Default Groups, Default Packages, CD Sets and DVD Size

Jeroen van Meeuwen kanarip at kanarip.com
Mon Aug 11 15:40:26 UTC 2008


Hi there,

there's a number of issues which you may or may not agree with, and are 
very real concerns. I'll first try to explain what the issue is;

The CD sets in Fedora 10 Alpha, but also Fedora 8 and 9 Re-Spins, 
require all discs in order to be installed. I say installed, but what I 
really mean is next, next, next, finish.

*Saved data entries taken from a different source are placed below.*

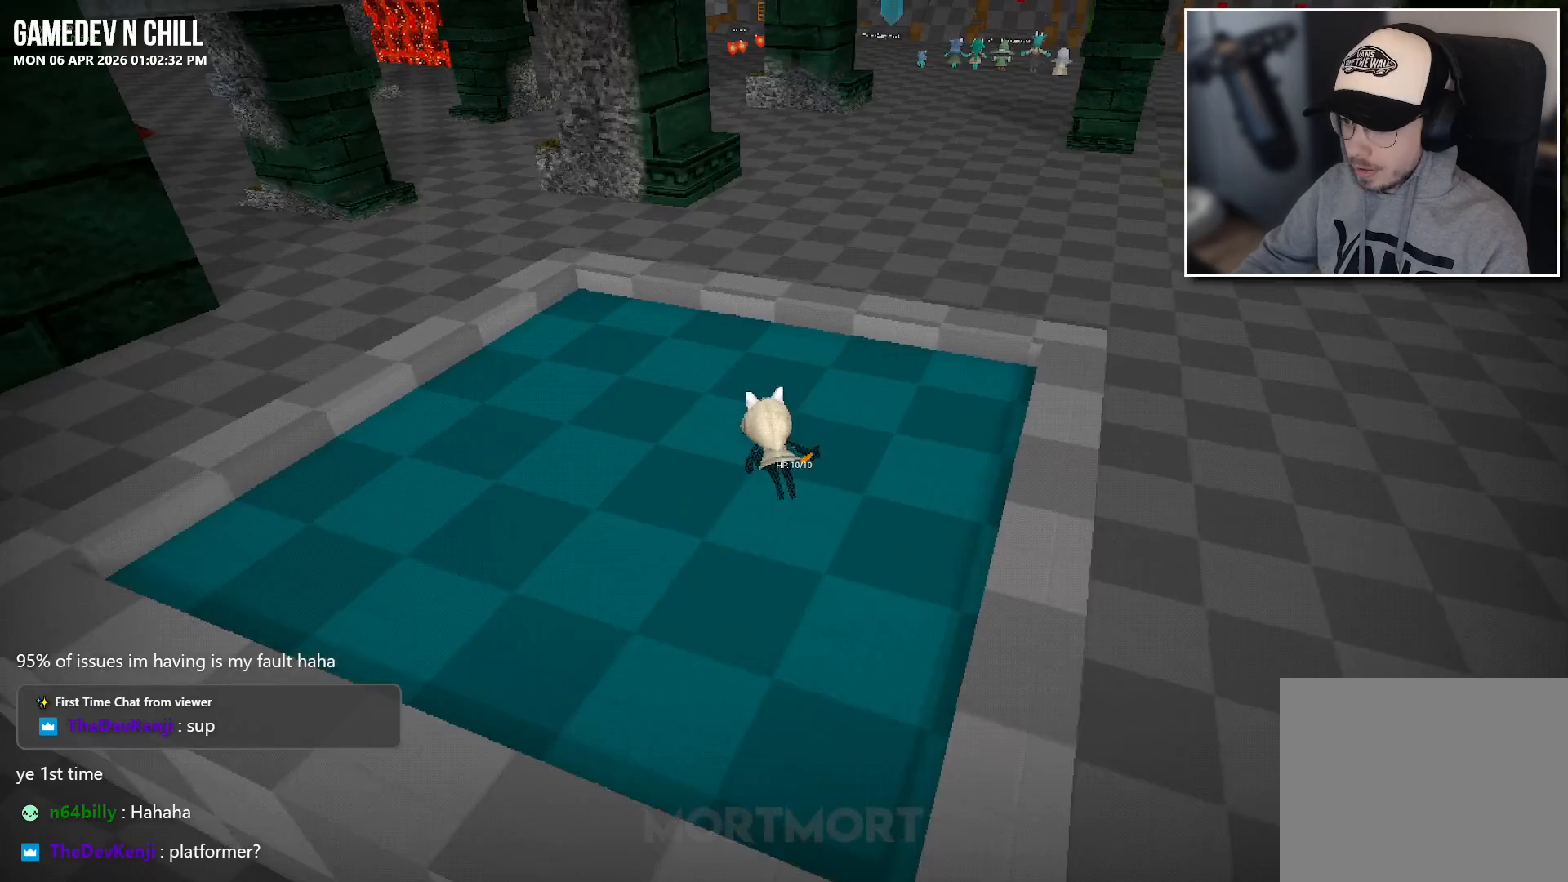
{"buttons": [], "left_stick": "up-left", "right_stick": "up", "events": [[333, "left_stick", "up-left"], [383, "right_stick", "up"]]}
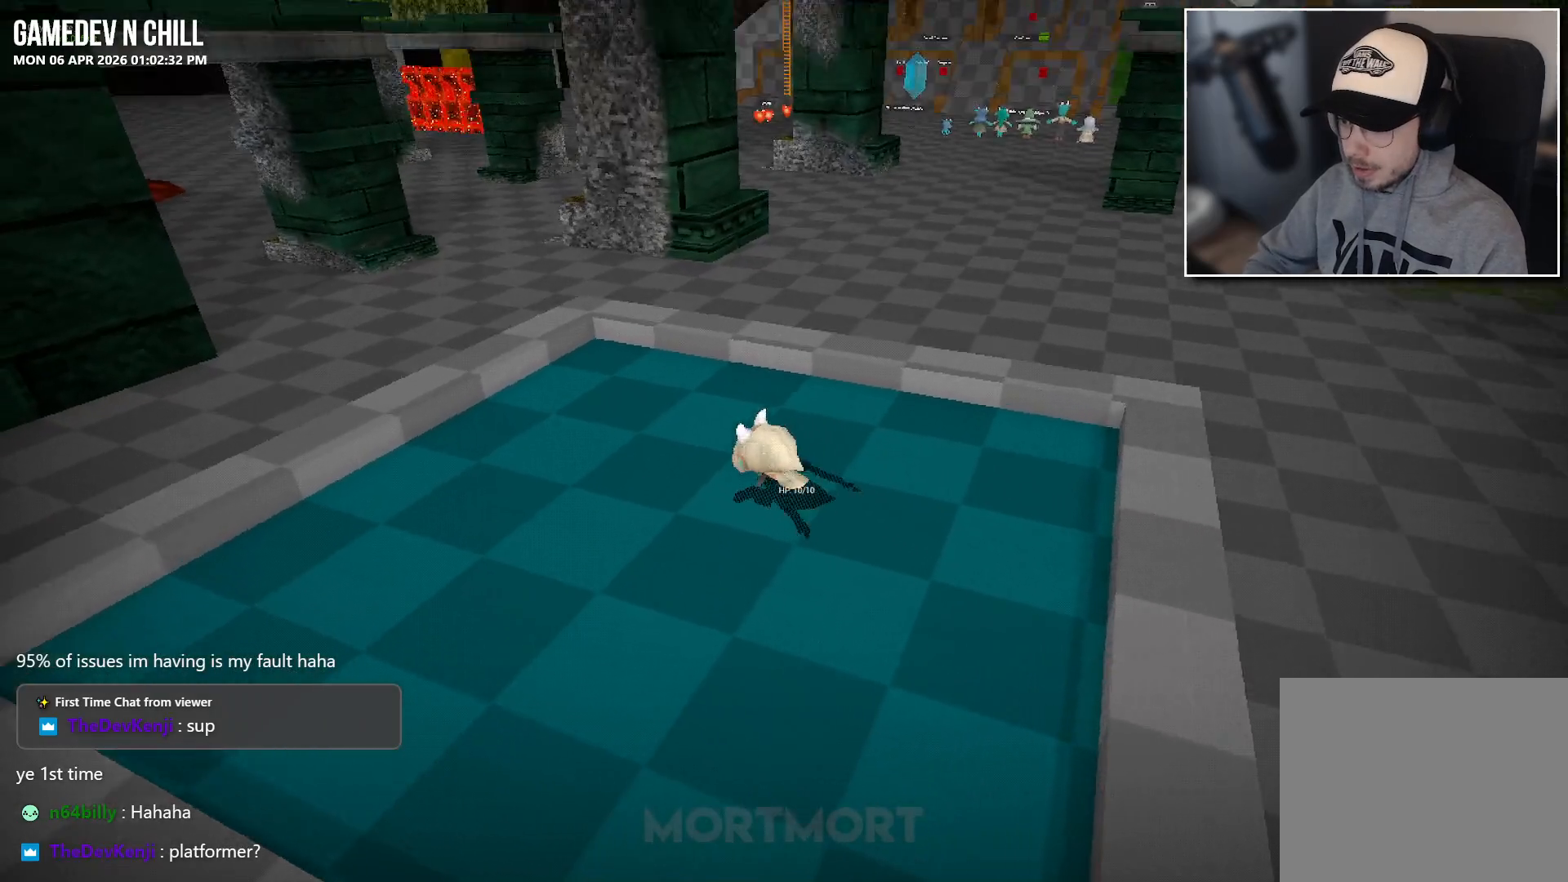
{"buttons": [], "left_stick": "down", "right_stick": "center", "events": [[50, "left_stick", "left"], [167, "left_stick", "down-left"], [167, "right_stick", "center"], [417, "left_stick", "down"]]}
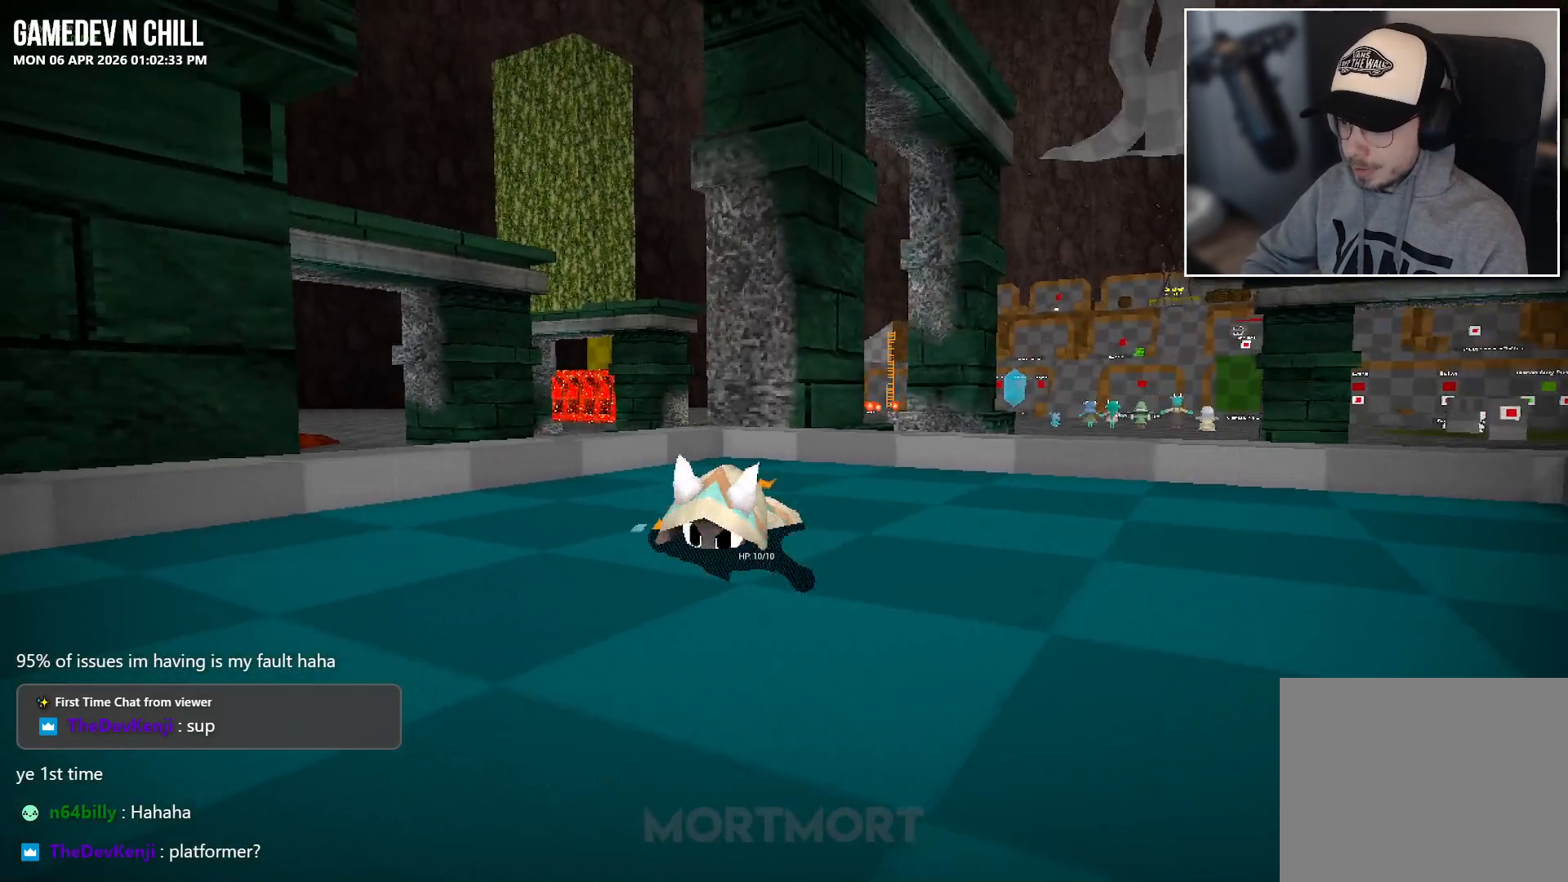
{"buttons": [], "left_stick": "up-right", "right_stick": "left", "events": [[17, "left_stick", "down-right"], [17, "right_stick", "left"], [233, "left_stick", "right"], [400, "left_stick", "up-right"]]}
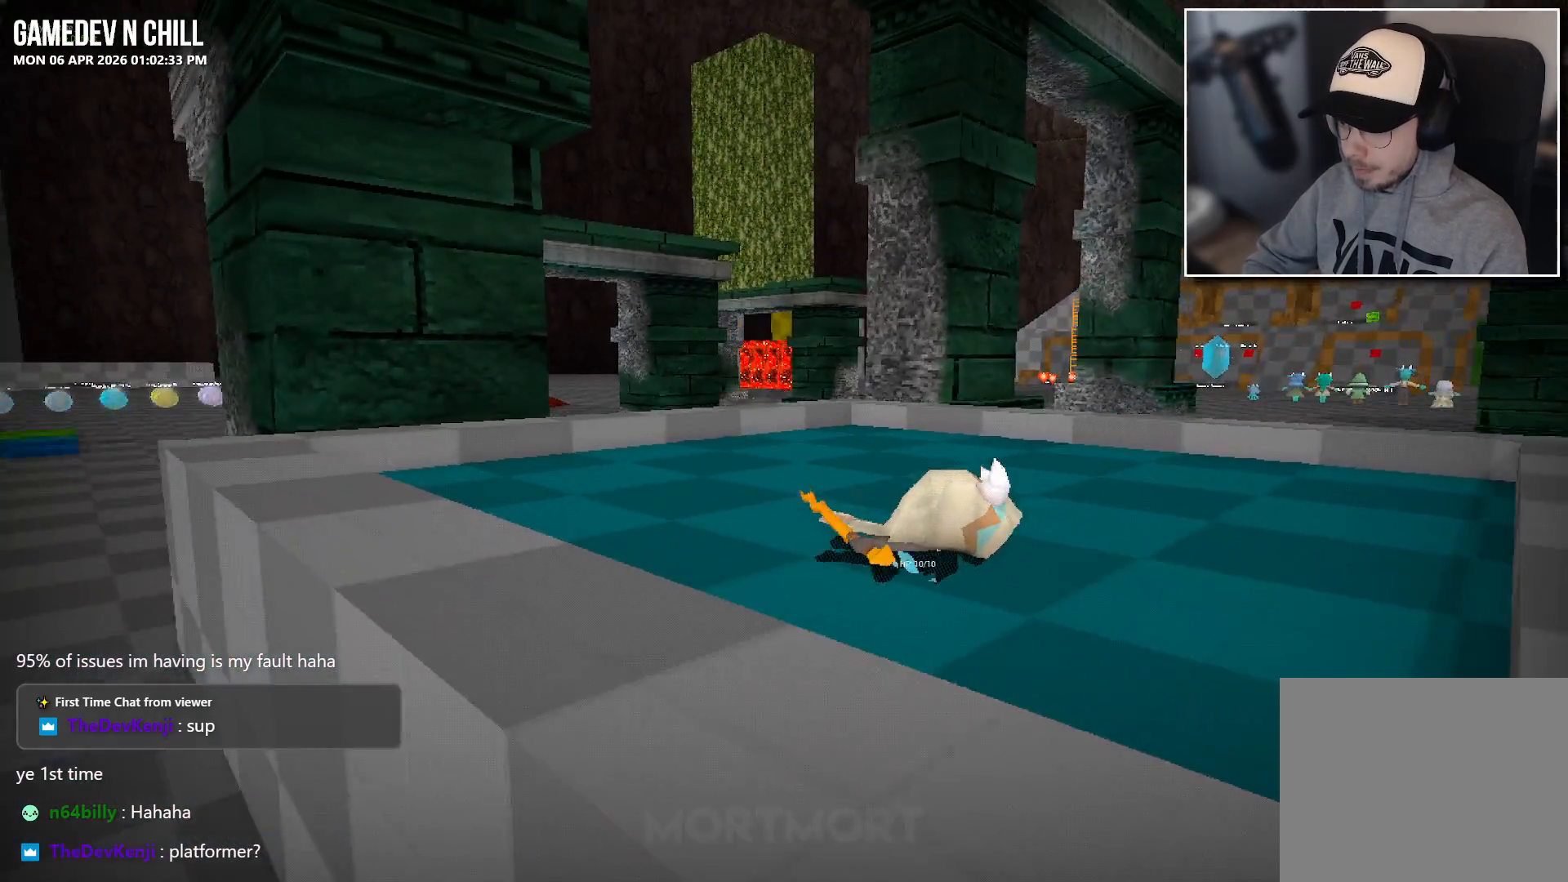
{"buttons": [], "left_stick": "up-left", "right_stick": "center", "events": [[33, "right_stick", "center"], [217, "left_stick", "up"], [400, "left_stick", "up-left"]]}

Eg., this includes the "Office 
and Productivity" shortcut to the office, games and sound-and-video 
comps groups of packages.

This problem may need a little more detailed description of 1) CD sets 
are composed, and 2) how the installation procedures selects 
groups/packages to install -in a default install.

FWIW, when I use the term "default install" in this email, it defines 
"next, next, finish" without checking or unchecking any package or group 
related settings.

Also, FWIW, I'm not putting in all the details in composing- and 
installing-logic, so that only the bare flow of logic related to the 
problem set forth remains (or at least I'm attempting to do so).

== The compose ==

Compose tools get input via a kickstart package manifest, which 
basically describes what groups and packages should be available during 
the installation. It selects all the relevant groups and packages, 
resolves the dependencies (inclusive or exclusive -see PS.), puts these 
in a tree and may or may not create a DVD from that tree. In the case of 
CD sets however, the packages need to be split over multiple discs and 
here's how that works (the process is called package ordering for those 
of you who didn't know that already):

 From a list of groups, the compose tools first select @core and @base 
since these are most commonly (e.g. "always") installed. It resolves 
dependencies for the packages selected (e.g. the mandatory and default 
packages in the groups @core and @base). The transaction is ordered and 
the order in which yum will want to install the packages is spit out.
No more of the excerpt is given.